“The religous identity of Muslims is more easily ascertained by their outward appearance and actions than that of Christians. Their dress, suh as agbada robes, represents part of the traditional dress of northerners, but is also similiar to the dress of other Muslims throughout West Africa. The architecture of northern Ghana, especially that of some mosques, is derived from the Islamic architecture of Western Sudan.”
“The Hausa from Nigeria, a predominalty Islamic group, have had an impact of the development of northern Ghanaian society. Hausa and Muslims identity are closely linked in the minds of many Ghanians. Many Muslim customs and actions are associated with the Hausa. The Hausa lnaguage spread throughout the West African region during the trans-Saharan trade and is still commonly used in northern Ghanaian Islamic schools. Many non-Muslim Ghanaians refer to northerners, regardless of ethnicity or religion, using the generic term, “Hausa”.

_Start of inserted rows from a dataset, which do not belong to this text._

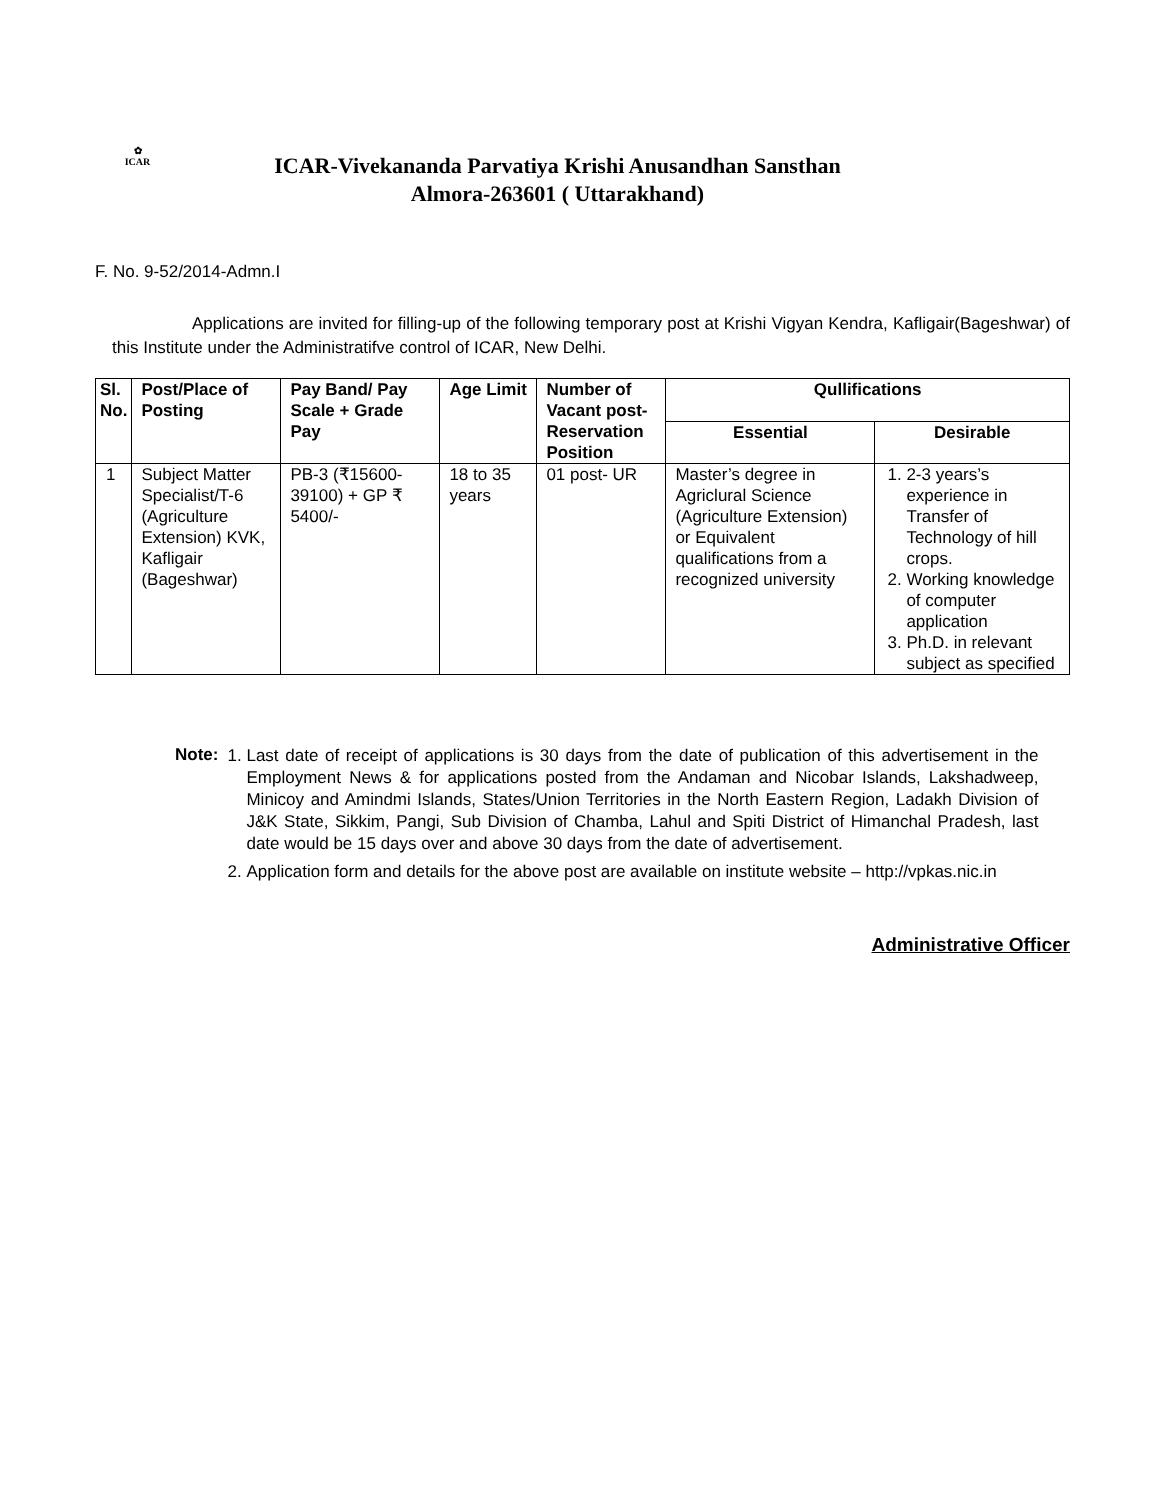✿
ICAR
ICAR-Vivekananda Parvatiya Krishi Anusandhan Sansthan
Almora-263601 ( Uttarakhand)
F. No. 9-52/2014-Admn.I
Applications are invited for filling-up of the following temporary post at Krishi Vigyan Kendra, Kafligair(Bageshwar) of this Institute under the Administratifve control of ICAR, New Delhi.
| Sl. No. | Post/Place of Posting | Pay Band/ Pay Scale + Grade Pay | Age Limit | Number of Vacant post-Reservation Position | Qullifications | |
| --- | --- | --- | --- | --- | --- | --- |
| | | | | | Essential | Desirable |
| 1 | Subject Matter Specialist/T-6 (Agriculture Extension) KVK, Kafligair (Bageshwar) | PB-3 (₹15600-39100) + GP ₹ 5400/- | 18 to 35 years | 01 post- UR | Master’s degree in Agriclural Science (Agriculture Extension) or Equivalent qualifications from a recognized university | 1. 2-3 years’s experience in Transfer of Technology of hill crops. 2. Working knowledge of computer application 3. Ph.D. in relevant subject as specified |
Note:
1. Last date of receipt of applications is 30 days from the date of publication of this advertisement in the Employment News & for applications posted from the Andaman and Nicobar Islands, Lakshadweep, Minicoy and Amindmi Islands, States/Union Territories in the North Eastern Region, Ladakh Division of J&K State, Sikkim, Pangi, Sub Division of Chamba, Lahul and Spiti District of Himanchal Pradesh, last date would be 15 days over and above 30 days from the date of advertisement.
2. Application form and details for the above post are available on institute website – http://vpkas.nic.in
Administrative Officer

“Muslims have created national groups to represent their interest. Like the umbrella Christian organizations, the Muslim Representative Council of Ghana manages religious, social, and economic conflicts that affect their religious brethren. Together with the Chrisitan groups, they have worked to maintain a harmonious relationship between followers of the two religions. When Islam was first introduced into northern Ghana, it brought with it a system of writing, a new language, and institutions of formal education. At least a basic comprehension of Arabic, the language of the Qur’an, is still required of Muslims everywhere. Islamic education in northern Ghana, however, has received little assistance from the national government, not enough attention from Muslim societies.”
“Many young Muslims in Ghana today have to look elsewhere to receive an Islamic education, especially at the advanced levels. Growing contacts with the rest of the Islamic world have opened up new opportunities for young Ghanaians. Increasing numbers of students have been receiving full scholarships to go to Islamic countries in North Africa or the Middle East to attain their university education.”